Verify that $H(x-ct)$ is a weak solution of wave equation $u_{tt}=c^2u_{xx}$ The problem is in Strauss, Partial Diferential Equations 2nd edition, 12.1 Ex.5.
I want to verify by direct substitution that Heaviside DISTRIBUTION $H(x-ct)$ is a weak solution of wave equation $u_{tt}=c^2u_{xx}$.
I found almost identical question at weak solution of wave equation here but I think my problem is slightly different from this, since I considered that $(x,t)\in\mathbb R\times(\mathbb R^+\cup\{0\})$.

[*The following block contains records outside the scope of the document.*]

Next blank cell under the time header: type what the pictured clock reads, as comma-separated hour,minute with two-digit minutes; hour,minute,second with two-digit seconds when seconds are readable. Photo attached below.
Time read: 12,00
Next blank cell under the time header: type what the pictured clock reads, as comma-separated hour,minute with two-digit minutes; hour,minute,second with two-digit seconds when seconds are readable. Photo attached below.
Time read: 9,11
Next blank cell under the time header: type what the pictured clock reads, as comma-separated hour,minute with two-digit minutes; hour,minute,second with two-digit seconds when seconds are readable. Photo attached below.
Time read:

$$\int_{\infty}^{\infty} \int_0^{\infty} H(x-ct)(\phi_{tt}-c^2\phi_{xx})dtdx=0$$
should be true for all $\phi\in\mathcal D(\mathbb R\times(\mathbb R^+))$.

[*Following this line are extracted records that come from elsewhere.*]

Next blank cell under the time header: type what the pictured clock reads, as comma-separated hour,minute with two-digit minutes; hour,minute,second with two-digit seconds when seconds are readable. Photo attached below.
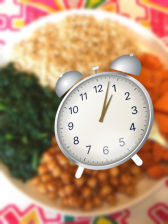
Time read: 1,03
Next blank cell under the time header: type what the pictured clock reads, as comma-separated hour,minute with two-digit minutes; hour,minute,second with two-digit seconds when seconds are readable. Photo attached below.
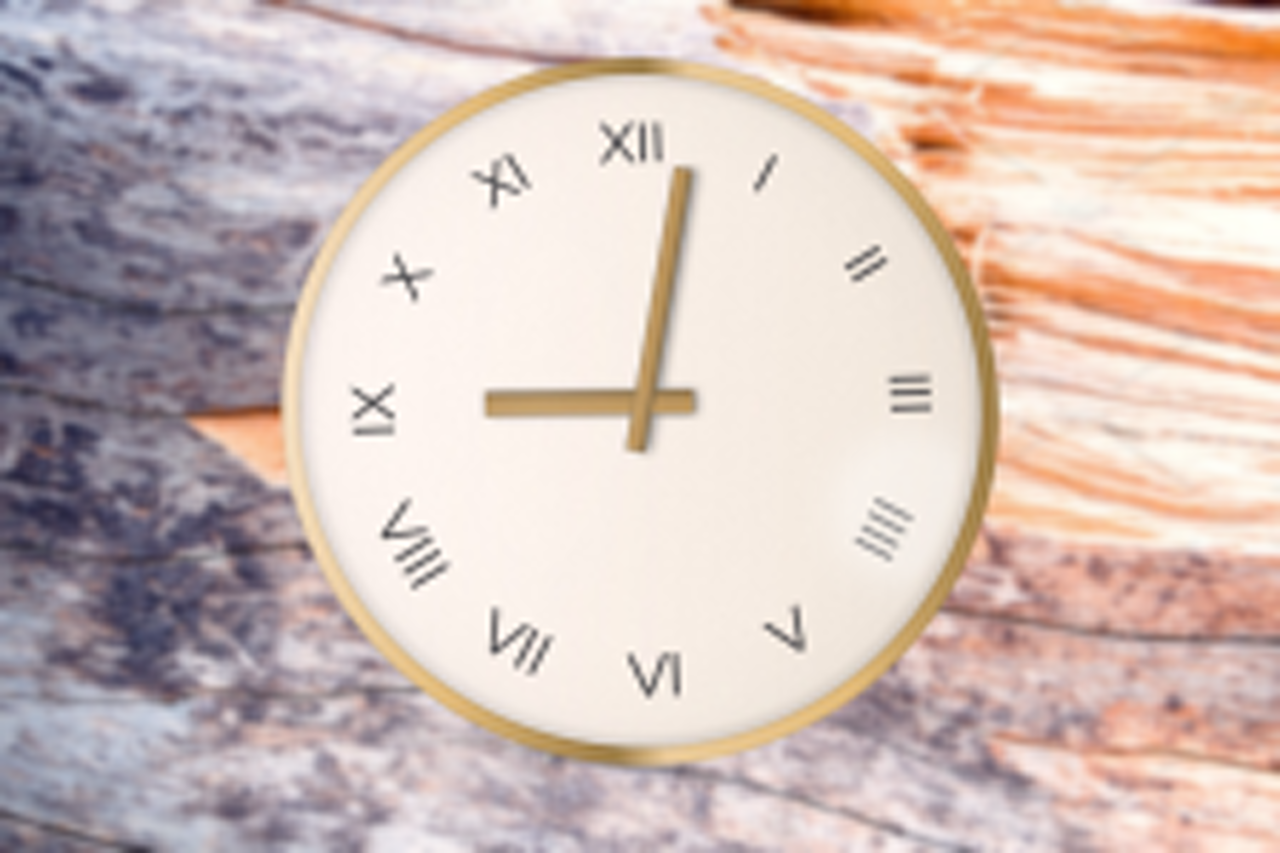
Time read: 9,02
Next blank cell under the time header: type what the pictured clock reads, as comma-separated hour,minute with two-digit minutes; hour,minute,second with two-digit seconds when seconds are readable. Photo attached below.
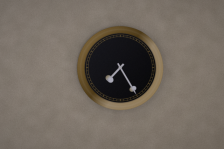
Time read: 7,25
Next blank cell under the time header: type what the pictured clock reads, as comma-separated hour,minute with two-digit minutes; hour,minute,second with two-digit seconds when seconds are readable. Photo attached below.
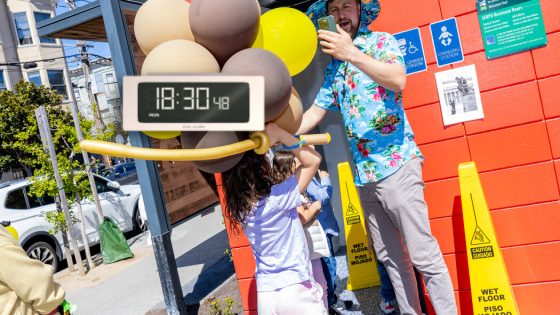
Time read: 18,30,48
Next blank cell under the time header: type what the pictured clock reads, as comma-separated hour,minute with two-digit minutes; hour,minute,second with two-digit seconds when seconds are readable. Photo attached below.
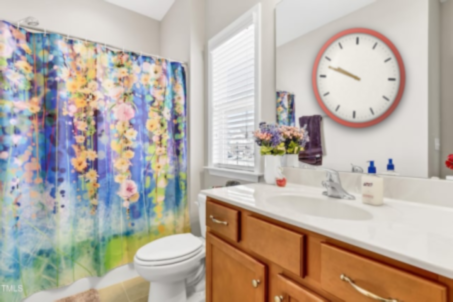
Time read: 9,48
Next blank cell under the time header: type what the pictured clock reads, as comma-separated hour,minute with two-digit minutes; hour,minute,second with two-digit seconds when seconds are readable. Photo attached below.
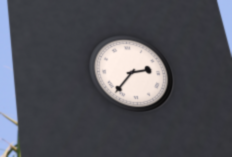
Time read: 2,37
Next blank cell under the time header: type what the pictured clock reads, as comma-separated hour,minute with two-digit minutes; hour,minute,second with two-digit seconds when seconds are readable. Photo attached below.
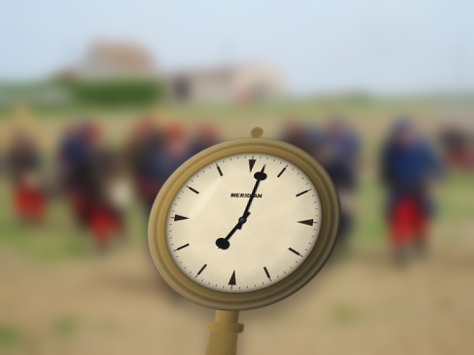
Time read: 7,02
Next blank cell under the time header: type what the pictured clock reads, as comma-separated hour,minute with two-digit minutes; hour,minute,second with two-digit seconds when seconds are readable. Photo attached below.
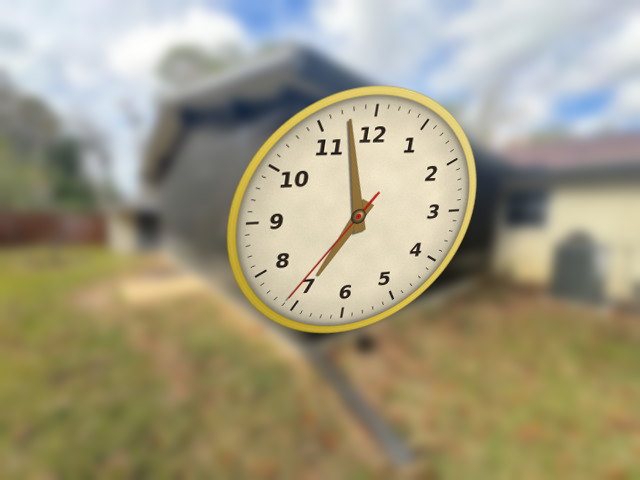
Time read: 6,57,36
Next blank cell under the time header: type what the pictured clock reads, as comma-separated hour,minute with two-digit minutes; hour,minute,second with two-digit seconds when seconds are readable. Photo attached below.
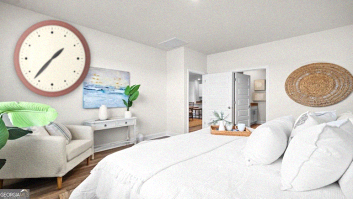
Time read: 1,37
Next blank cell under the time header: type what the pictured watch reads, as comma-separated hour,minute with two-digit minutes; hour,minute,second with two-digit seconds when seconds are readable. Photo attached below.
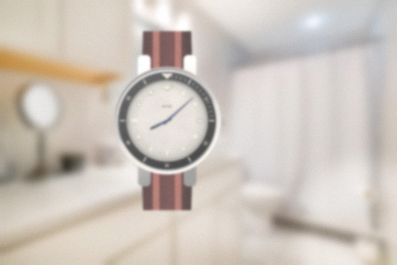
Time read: 8,08
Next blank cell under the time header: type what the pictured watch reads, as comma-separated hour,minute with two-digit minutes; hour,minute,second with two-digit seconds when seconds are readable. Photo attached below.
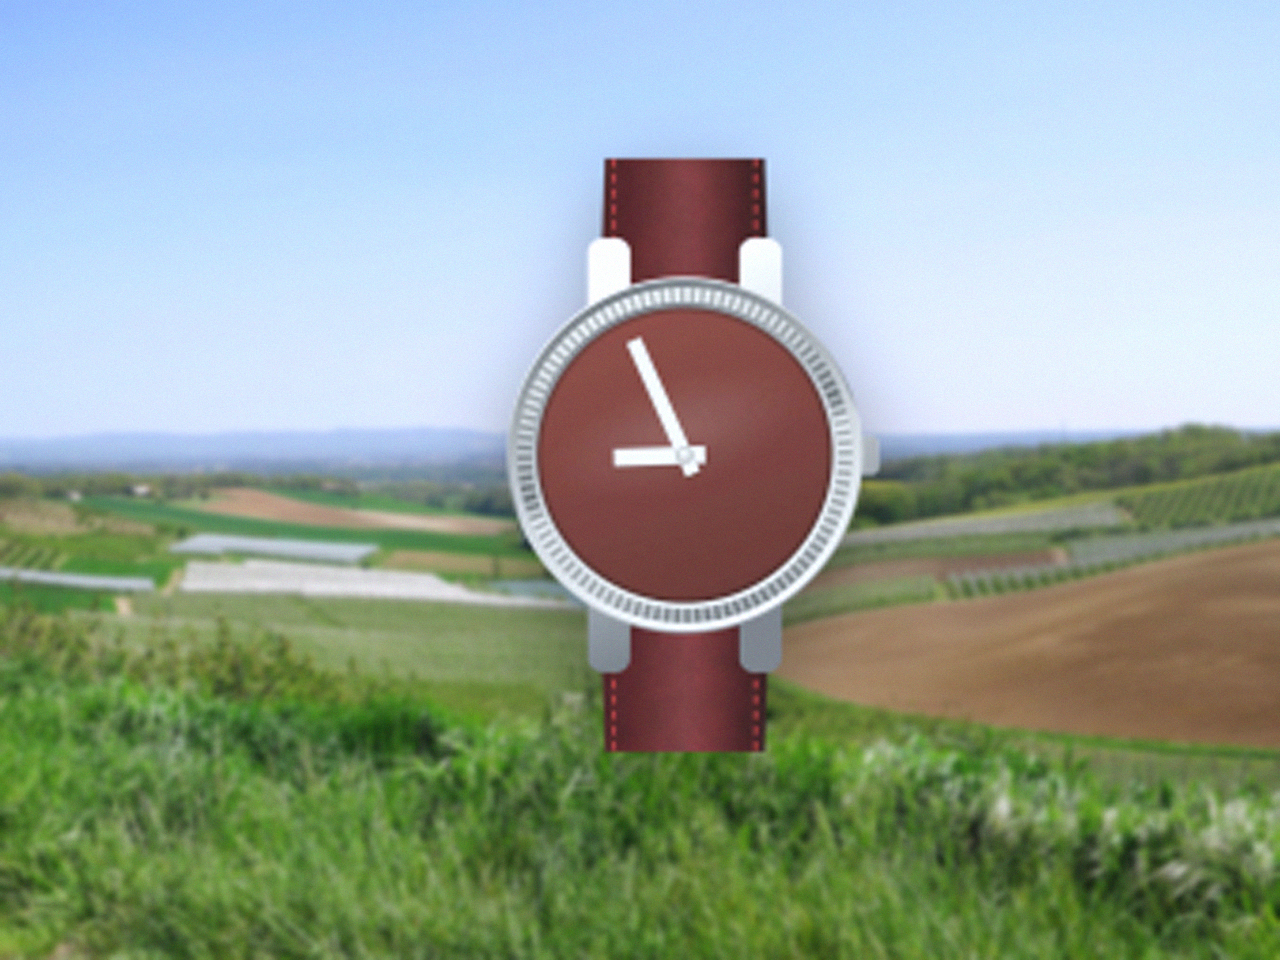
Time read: 8,56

Using $\phi$ is a $\mathcal C^\infty$ function with compact support, I found it can be reduced to
$$
\begin{align}
& \int_{0}^{\infty}\int_{0}^{x/c} \phi_{tt}dtdx - c^2\int_{0}^{\infty}\int_{ct}^{\infty} \phi_{xx}dxdt \\
= & \int_{0}^{\infty} (\phi_t (x, \dfrac{x}{c}) - \phi_t (x, 0))dx + c\int_{0}^{\infty}\phi_x(t,\dfrac{t}{c})dt \\
= & \int_{0}^{\infty} c\dfrac{d\phi}{ds}(s,\dfrac{s}{c})ds-\int_{0}^{\infty} \phi_t (x, 0)dx \\
= & -c\phi(0,0) - \int_{0}^{\infty} \phi_t (x, 0)dx.
\end{align}$$
Since the second term cannot be integrated explicitly, I considered a closed curve on $\mathbb R\times(\mathbb R^+\cup\{0\})$ which connects $(0,0),(X,0),(X,T),(0,T)$ by line segments, then send $X$ and $T$ to $+\infty$. Since $\phi$ and its derivatives vanish over some radius R, the second term would be $-\phi(0,0)$, not $-c\phi(0,0)$.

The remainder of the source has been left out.